The reason for that is the fact this first stretch of the Piccadilly is, I think, unique by virtue of its stations being entirely the product of one man's spectacular mind. The designer Charles Holden was responsible for every single one of the buildings between Cockfosters and Manor House. They were all opened in the space of twelve months from 1932-33. Several are Grade II listed structures.
Together they comprise the most stunningly realised, architecturally coherant set of stations I've encountered so far. Each and every one is a delight. Each and every one is far, far more than a stub on an Underground map. They represent quite possibly the closest anyone has come to repeatedly marrying splendour with utility in the ostensibly functional world of public transport.
Cockfosters sets the style: a European-inspired, Art Deco-esque appearance, centred around brick, glass and reinforced concrete, with loads of neat straight lines, cubes and crisply tailored furnishings. Plenty of glass allows natural light to dive deep into the premises.
This isn't your run-of-the-mill terminus: this one feels spacious, welcoming and optimstic, rather than cluttered, gloomy, the end of the road, a blunt and uncompromising full stop. There's no confusion over where to get the first train heading west. It's just been refurbished and renovated. It is wonderful.
Oakwood has a more prominent trademark Holden feature: the cavernous ticket hall, making you feel like you've arrived at an airport or bus depot. Especially when the lights are on inside, and dusk is falling outside:
In the station car park, meanwhile, there's this stunning, eerily-futuristic beacon beaming out to passers-by. I especially like the illuminated bit at the bottom; it really ought to rotate to complete the magic.
Southgate looks like a giant spinning top. It's also not clear, from the outside, how the thing actually holds itself together: where, for instance, is the support for that striking whatchamacallit sitting right on the top?
Everything pales, though, when you reach the next station: the majestic, shimmering Arnos Grove:
What is is about this building that is inexhaustably, unambiguously, spectacular? I really can't beat Jonathan Glancey's description:
"In my imagination, I see Holden's great drum starting to revolve, and then spin as if designed, like some great centrifuge, to draw in commuters from the suburban homes all around it, together with their cases, rucksacks and shopping bags, their umbrellas, furtive hoods and mobile phones, their paperbacks, laptops and newspapers, their brow-furrowing concerns, daydreams and season tickets.
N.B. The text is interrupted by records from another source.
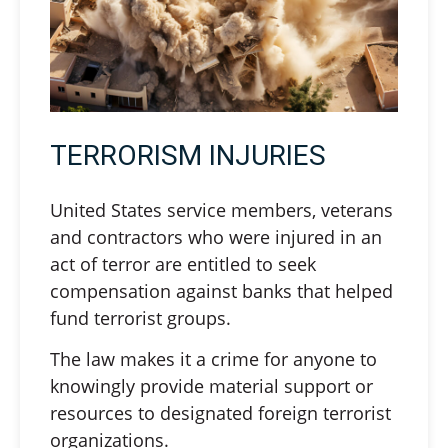
TERRORISM INJURIES
United States service members, veterans
and contractors who were injured in an
act of terror are entitled to seek
compensation against banks that helped
fund terrorist groups.
The law makes it a crime for anyone to
knowingly provide material support or
resources to designated foreign terrorist
organizations.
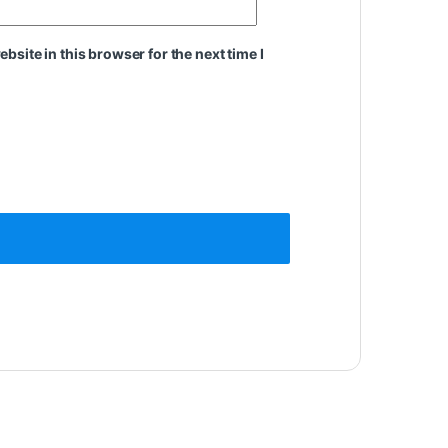
site in this browser for the next time I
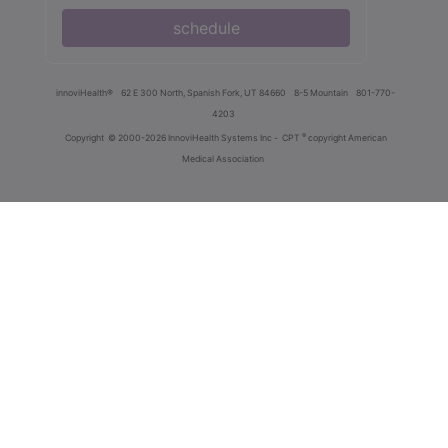
schedule
innoviHealth®
62 E 300 North, Spanish Fork, UT 84660
8-5 Mountain
801-770-
4203
®
Copyright
© 2000-2026 InnoviHealth Systems Inc -
CPT
copyright American
Medical Association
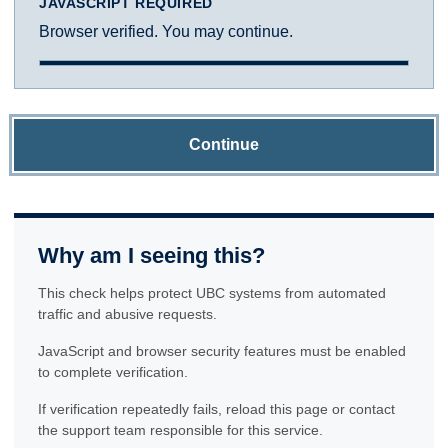
JAVASCRIPT REQUIRED
Browser verified. You may continue.
Continue
Why am I seeing this?
This check helps protect UBC systems from automated
traffic and abusive requests.
JavaScript and browser security features must be enabled
to complete verification.
If verification repeatedly fails, reload this page or contact
the support team responsible for this service.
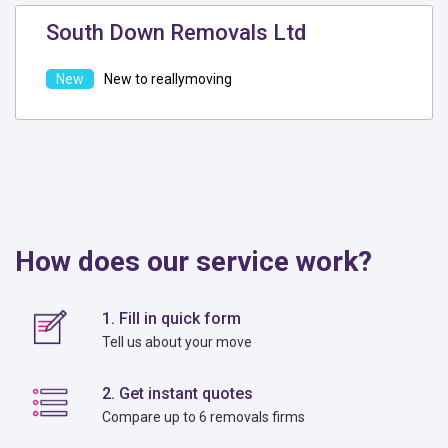
South Down Removals Ltd
New to reallymoving
How does our service work?
1. Fill in quick form
Tell us about your move
2. Get instant quotes
Compare up to 6 removals firms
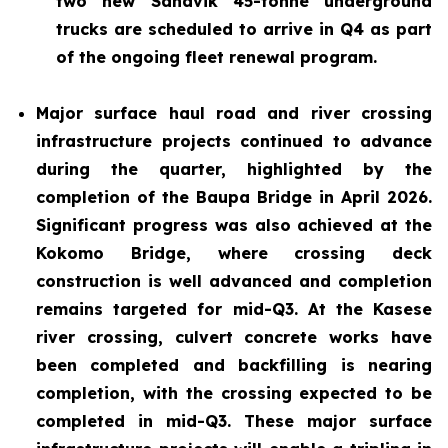
two new Sandvik 45-tonne underground
trucks are scheduled to arrive in Q4 as part
of the ongoing fleet renewal program.
Major surface haul road and river crossing
infrastructure projects continued to advance
during the quarter, highlighted by the
completion of the Baupa Bridge in April 2026.
Significant progress was also achieved at the
Kokomo Bridge, where crossing deck
construction is well advanced and completion
remains targeted for mid-Q3. At the Kasese
river crossing, culvert concrete works have
been completed and backfilling is nearing
completion, with the crossing expected to be
completed in mid-Q3. These major surface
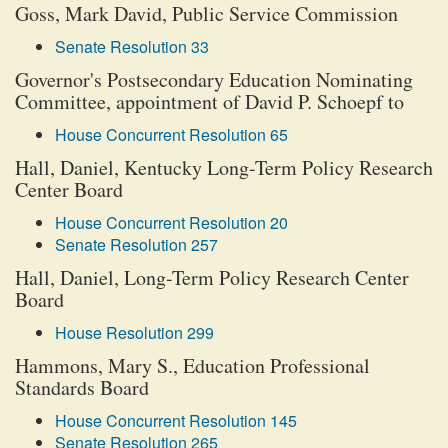
Goss, Mark David, Public Service Commission
Senate Resolution 33
Governor's Postsecondary Education Nominating
Committee, appointment of David P. Schoepf to
House Concurrent Resolution 65
Hall, Daniel, Kentucky Long-Term Policy Research
Center Board
House Concurrent Resolution 20
Senate Resolution 257
Hall, Daniel, Long-Term Policy Research Center
Board
House Resolution 299
Hammons, Mary S., Education Professional
Standards Board
House Concurrent Resolution 145
Senate Resolution 265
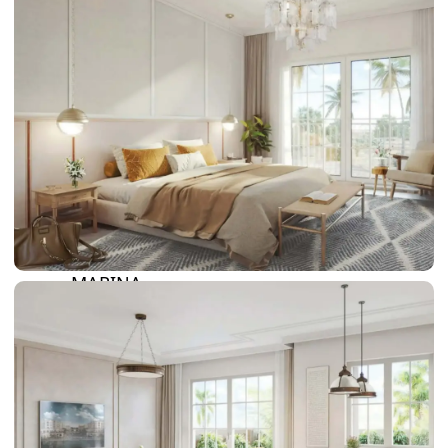
DAMAC LAGOONS
DAMAC HILLS
SUN CITY
BY EMAAR
EMAAR SOUTH
THE OASIS
THE VALLEY
DUBAI HILLS ESTATE
RASHID YATCHS &
MARINA
EMAAR BEACH FRONT
DUBAI CREEK HARBOUR
GRAND POLO CLUB &
RESORT
ARABIAN RANCHES III
DOWNTOWN DUBAI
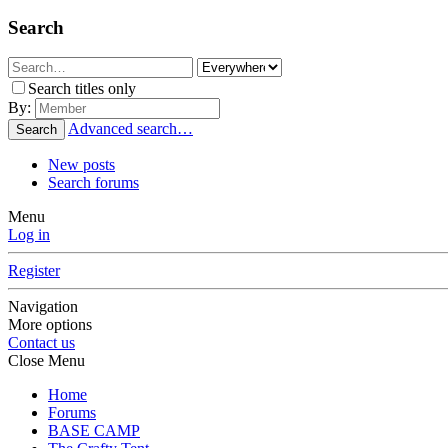
Search
Search titles only
By:
Advanced search…
Search
New posts
Search forums
Menu
Log in
Register
Navigation
More options
Contact us
Close Menu
Home
Forums
BASE CAMP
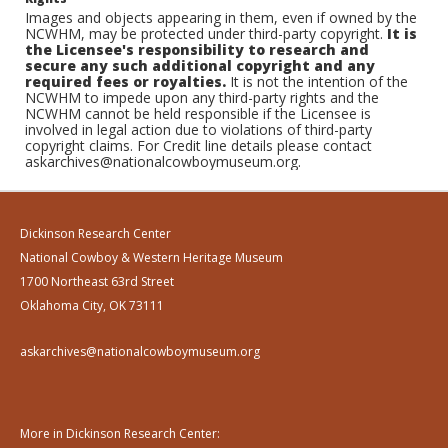
Images and objects appearing in them, even if owned by the
NCWHM, may be protected under third-party copyright.
It is
the Licensee's responsibility to research and
secure any such additional copyright and any
required fees or royalties.
It is not the intention of the
NCWHM to impede upon any third-party rights and the
NCWHM cannot be held responsible if the Licensee is
involved in legal action due to violations of third-party
copyright claims. For Credit line details please contact
askarchives@nationalcowboymuseum.org.
Dickinson Research Center
National Cowboy & Western Heritage Museum
1700 Northeast 63rd Street
Oklahoma City, OK 73111
askarchives@nationalcowboymuseum.org
More in Dickinson Research Center:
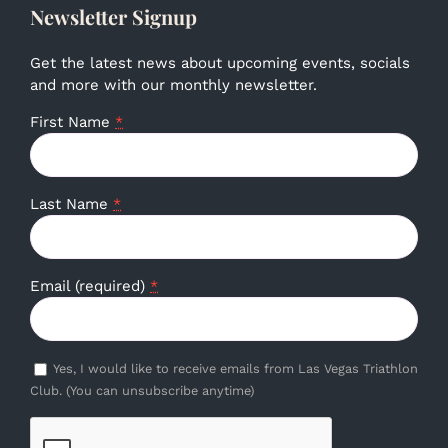
Newsletter Signup
Get the latest news about upcoming events, socials
and more with our monthly newsletter.
First Name
*
Last Name
*
Email (required)
*
Yes, I would like to receive emails from Las Vegas Triathlon
Club. (You can unsubscribe anytime)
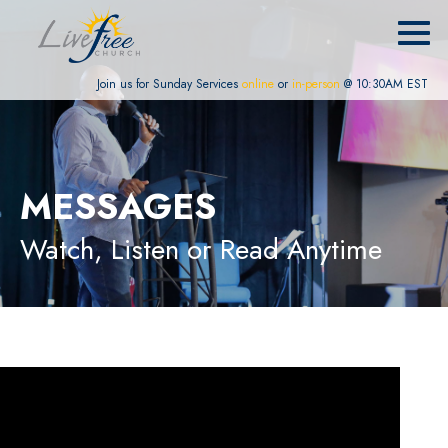
Join us for Sunday Services
online
or
in-person
@ 10:30AM EST
MESSAGES
Watch, Listen or Read Anytime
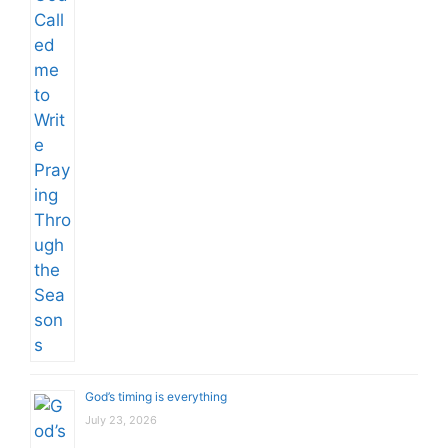
God’s timing is everything
July 23, 2026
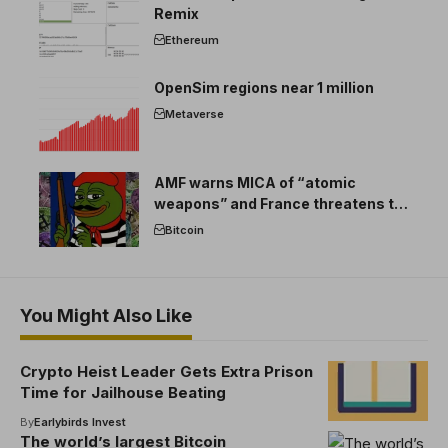
Remix
Ethereum
OpenSim regions near 1 million
Metaverse
AMF warns MICA of “atomic
weapons” and France threatens to
break the EU crypto market
Bitcoin
You Might Also Like
Crypto Heist Leader Gets Extra Prison
Time for Jailhouse Beating
By
Earlybirds Invest
The world’s largest Bitcoin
In reality, I can't help hoping that this king, queen and all princes of a metro station raises at least one commuter's spirit each day as he or she passes into and out of what remains one of the finest of all 20th-century buildings."
It's one of The Guardian's 12 greatest modern buildings, and rightly so. When you go inside, it's like entering Aladdin's cave, or Santa's grotto. There's just something fundamentally transforming about Arnos Grove. Why, even shortlived cable TV-only late-1990s BBC channel UK Play transmitted a short, eulogising documentary about the place.
Next down the line, Bounds Green is the only station not to have been realised directly by Holden. Instead his collaborator C.H. James designed the nuts and bolts from a template established by his esteemed colleague. Again, it's fantastic stuff. An octagon, for heaven's sake!
Both this and the next station in line, Wood Green, have been the target of bombings. Historical bombings, that is. Bounds Green was damaged by a German bomb in World War Two, which killed 17. An IRA bomb exploded at Wood Green in 1976, injuring one.
A man in a jester's hat was leaving the station when I was there. He was oblivious to everybody and, such is the British way, everybody was oblivious of him.
The splendour never lets up. Turnpike Lane is blessed with a mammoth tower that allows light to penetrate far into the ticket hall.
While Manor House is perhaps most notable for boasting no fewer than nine entrances, encouraging you to believe it is entirely below street level:
Named after nearby pub, it was at one point slated for transfer to the Victoria Line. Instead it stayed put and remains, depending on which way you're heading, either the first or last in a chain of overground Underground gems.
Quite simply, to view and visit them is to raise not just your spirits, but your belief in people's ability to fashion miracles out of the mundane.